Par ailleurs, il est évident que les usagers doivent participer à la gestion économique de la santé, même si les opinions divergent quant aux meilleurs moyens à mettre en place : panier de soins remboursables ou incitation financière, notamment en matière de prévention. Seule une responsabilisation des usagers en matière de dépenses de santé, comme pour leurs médecins, permettra d'atteindre les objectifs économiques fixés.
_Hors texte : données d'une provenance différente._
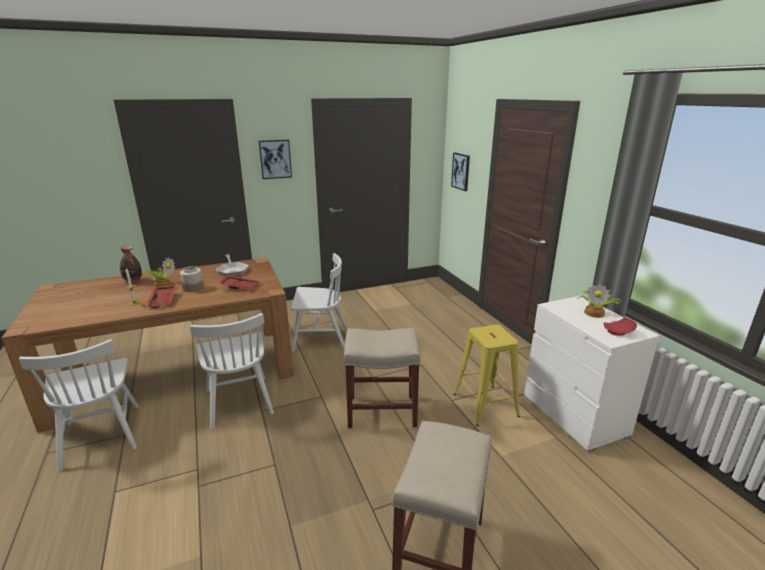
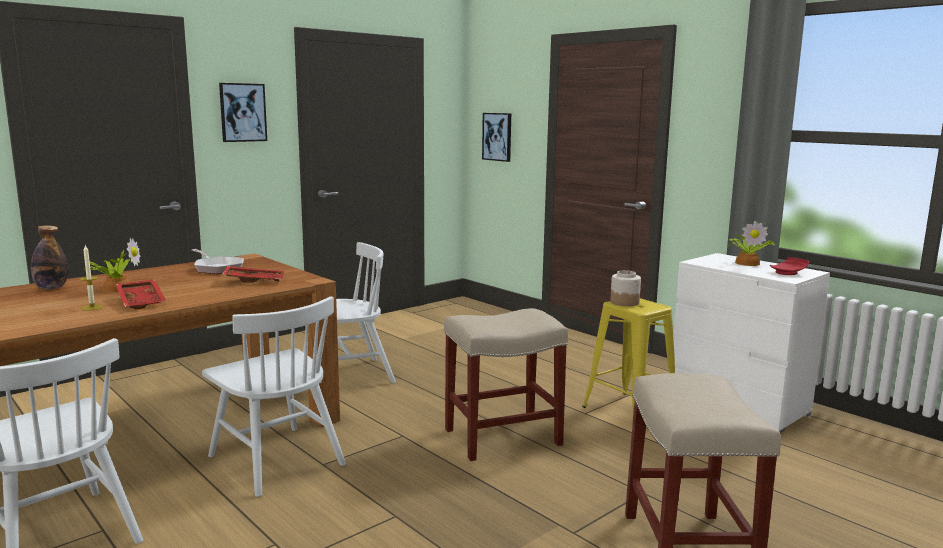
camera: 20 degrees left, 10 degrees down
(193, 287) = (176, 287): jar -> jar (624, 302)

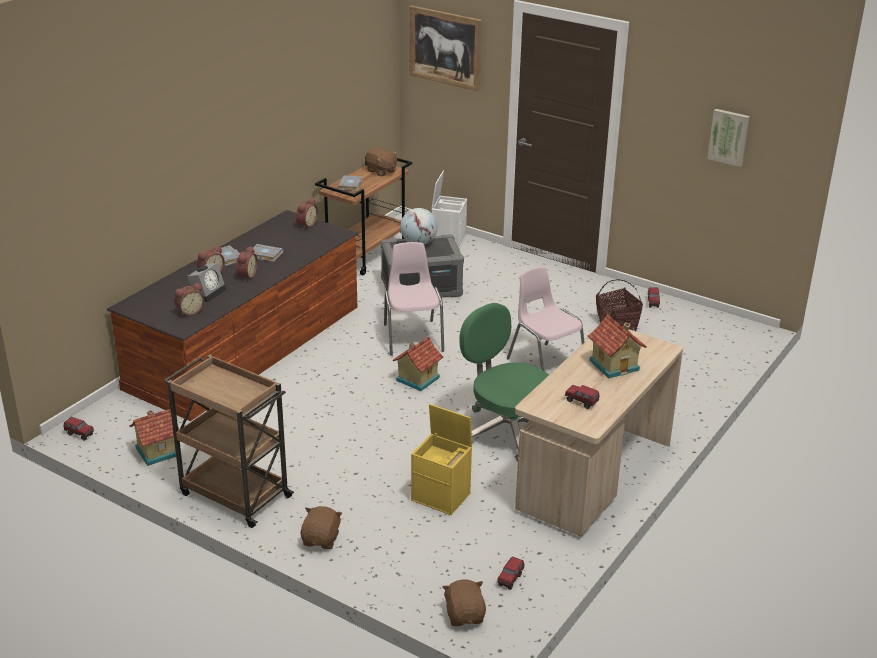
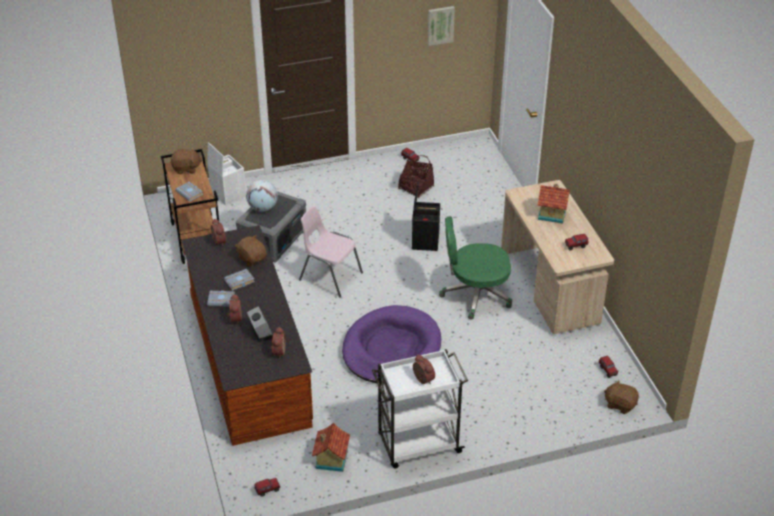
camera: 50 degrees left, 10 degrees up
(234, 494) = (417, 444): brown cart -> white cart
(246, 276) = (258, 303): alarm clock -> alarm clock (422, 379)
(321, 539) = (501, 427): brown plush toy -> brown plush toy (252, 258)
(355, 416) = (391, 349): none -> purple dog bed
(416, 379) = (379, 300): toy house -> none
(442, 496) = (510, 356): yellow storage box -> none
(445, 47) = (187, 46): picture -> none
(545, 364) = (425, 240): pink chair -> black storage box

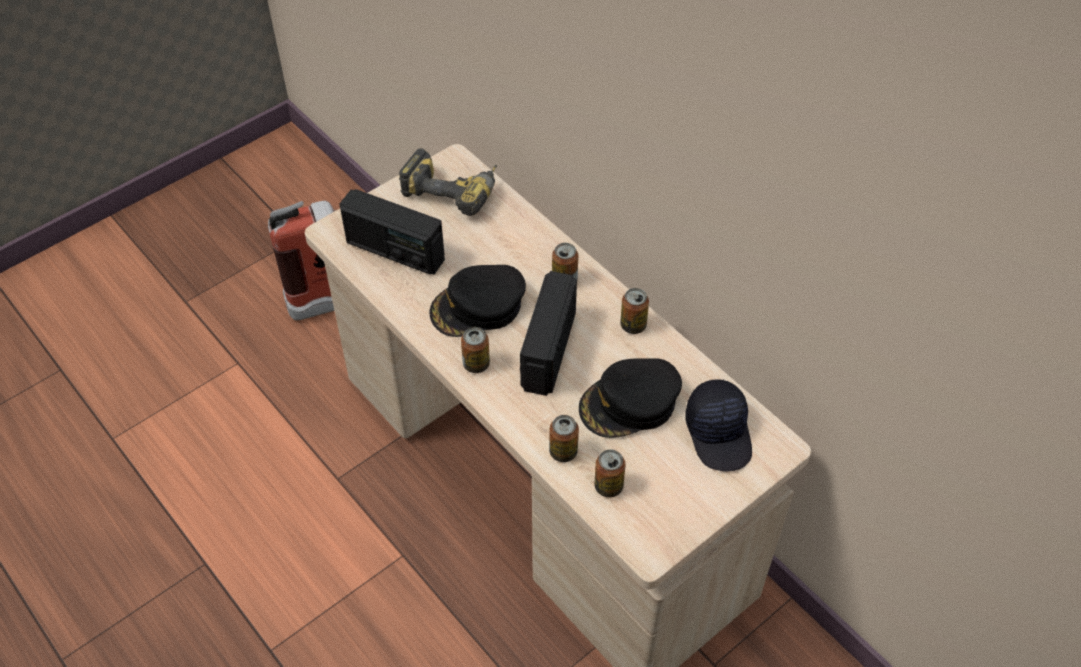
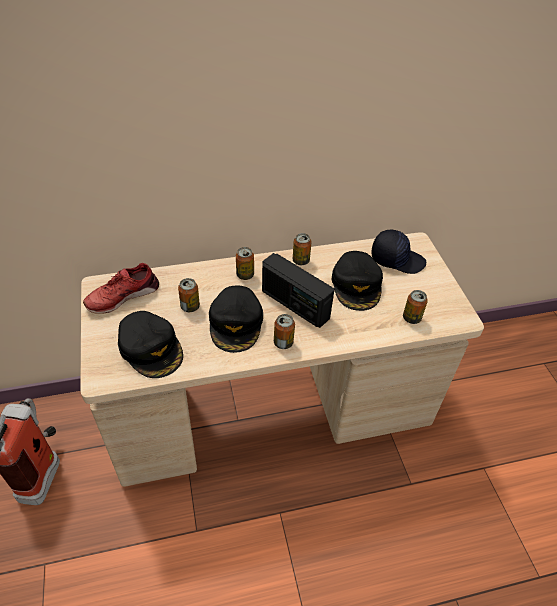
camera: 65 degrees left, 5 degrees down
(395, 251) = (151, 348): radio -> black cap
(453, 189) = (122, 296): power drill -> red shoe
(563, 452) = (376, 328): can -> can (190, 306)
L'ONDAM ( Objectif National des Dépenses d'Assurance Maladie) doit franchir la barrière intellectuelle de l'inconvenance économique et admettre que le budget santé de l'Etat ne peut suffire à répondre aux besoins exprimés par la population, alors même que les acteurs de la santé ne peuvent en faire le constat.
Pour ce faire, un budget prévisionnel pilotera l'effort collectif. Il sera basé sur des objectifs réalistes et légitimes. Il bénéficiera d'un effort pédagogique sous jacent. Son objectif sera réaliste et le niveau de la mission sera adaptée au contexte.

Le respect de l'ODD (objectif de dépenses déléguées) se fera par le biais d'un suivi infra annuel de façon à ce que les tarifs soient adaptés aux écarts entre ODD et dépenses réelles. Il serait donc souhaitable que la CNAMTS devienne responsable financièrement de l'ODD, ce qui passe par un objectif réaliste de ce dernier et par une définition claire du champ de compétence de la CNAMTS .

Qu'en est-il d'une régulation régionalisée ?
Son efficacité ne sera valide qu'en cas de consensus positif en sa faveur. Ce n'est pas une solution à court terme, les implications locales et les disparités géographiques demeurant encore un obstacle à franchir. Il semble simple de définir un dispositif déconcentré sur des principes généraux, mais sur le plan pratique, ce n'est pas aussi simple que la distribution de l'enveloppe de l'ARH et les besoins régionaux demeurent complexes. Pour l'heure, la déconcentration de l'allocation de ressources n'est pas de mise et aucune institution régionale n'apparaît capable d'être bénéficiaire d'une telle modification.
Un remodelage du dispositif institutionnel régional est donc à envisager.